Not Moving Over is About to Cost a Lot More
At Conestoga Collision, we have been asking drivers to abide by Move Over laws for years. Basic safety and courtesy on the roads costs a driver nothing to offer his or her fellow commuters. Yet, over and over, we hear of unnecessary deaths of police/fire, EMS, tow operators, construction workers and others who make their living working in active construction or emergency zones. Why? Because drivers are not paying attention, or worse, are simply unwilling to extend the courtesy of one lane of space or a reduction in speed in order to make the area safe for men and women to do their job.
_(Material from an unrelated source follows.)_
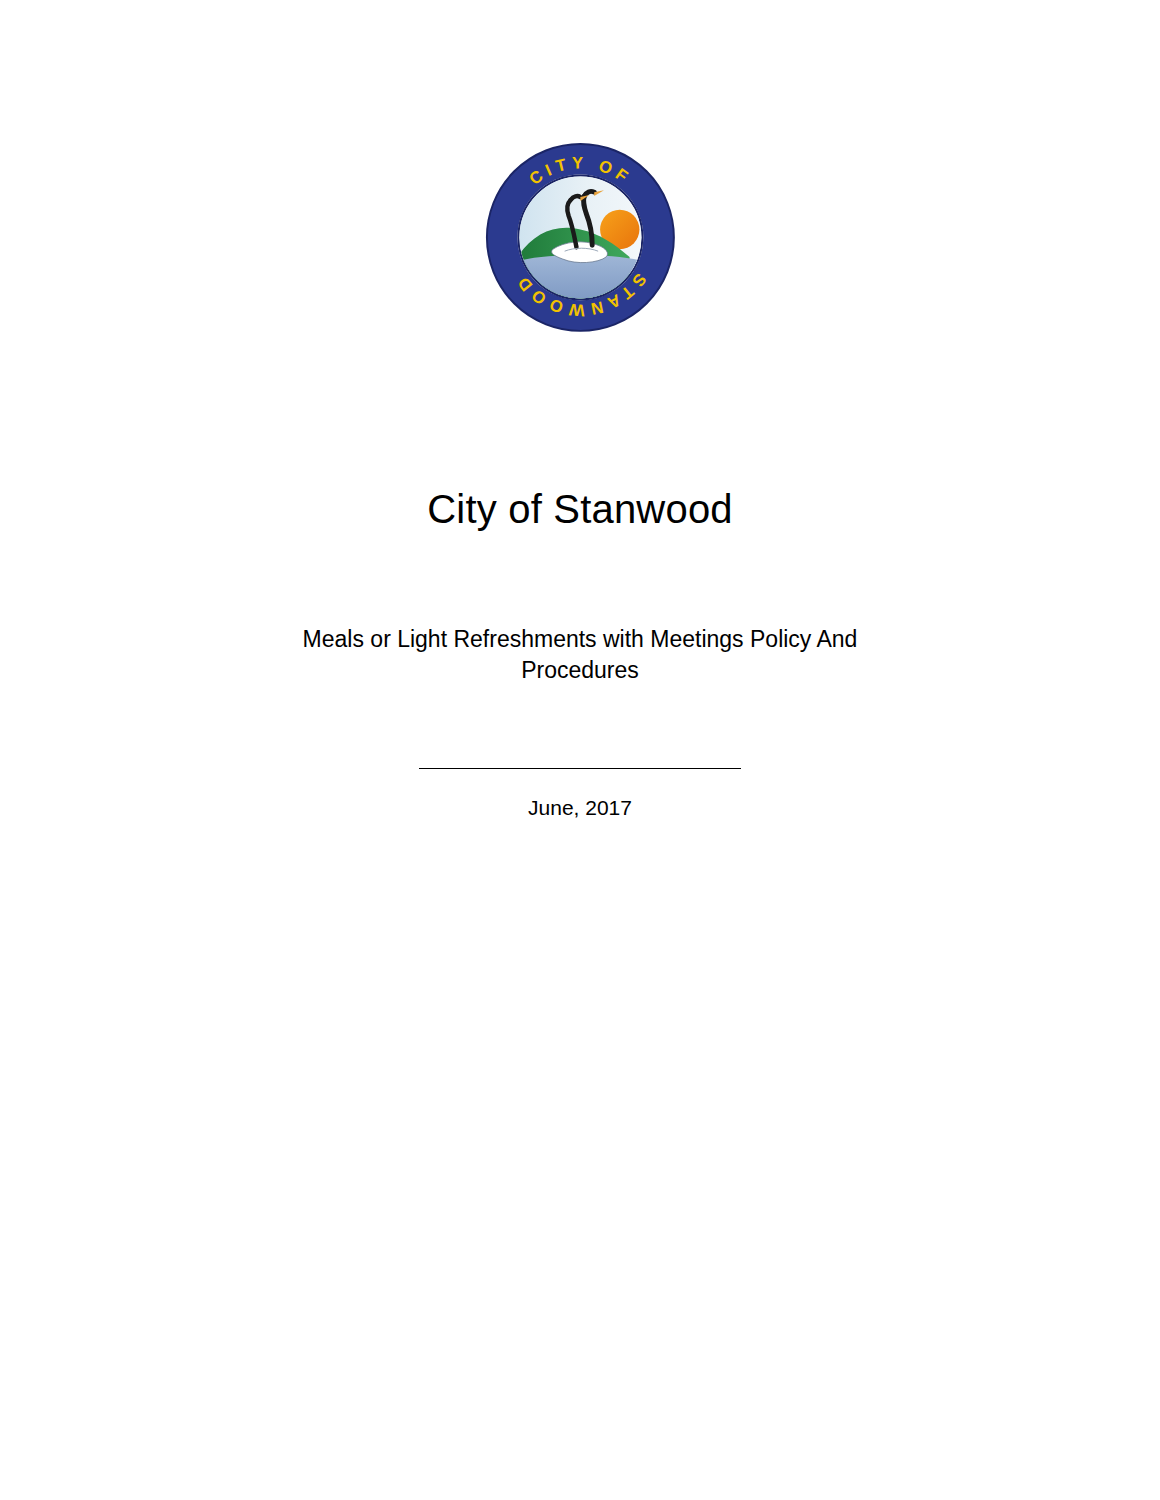CITY OF STANWOOD
City of Stanwood
Meals or Light Refreshments with Meetings Policy And Procedures
June, 2017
Well, the failure to extend that free courtesy is now going to cost such drivers in the form of higher fines and points on their PA Drivers License. Effective today, Pennsylvania’s Move Over Law requires drivers approaching an emergency response area who are unable to safely merge into a lane further away from the response area to slow to at least 20 mph less than the posted speed limit. An emergency response area is where an emergency vehicle has its lights flashing, or where road crews or emergency responders have lighted flares, posted signs, or try to warn travelers.
As passed, the law:
- Creates a new point system that imposes two points for failure to merge into the lane not next to the emergency response area.
- Sets fines at $500 for first-time offenders, $1,000 for a second offense, and $2,000 for a third or subsequent offense.
- Requires a 90-day license suspension for a third or subsequent offense. The license suspension also applies to incidents that seriously injure or kill another person. The suspension is six months if the person injured or killed is an emergency service provider or was near a disabled vehicle.
- Sets additional fines of up to $10,000 for violators who injure or kill an emergency service responder or a person in or near a disabled vehicle.
- Doubled fines for several traffic violations when committed in an emergency response area when first responders are present.
We are not big on regulation and legislation for issues that should be solved by individuals being more civil to one another. But, we’ve tried that now for decades and it seems not to work. We support any measure that increases the likelihood of folks going home to their families after working a shift on the roadways of PA.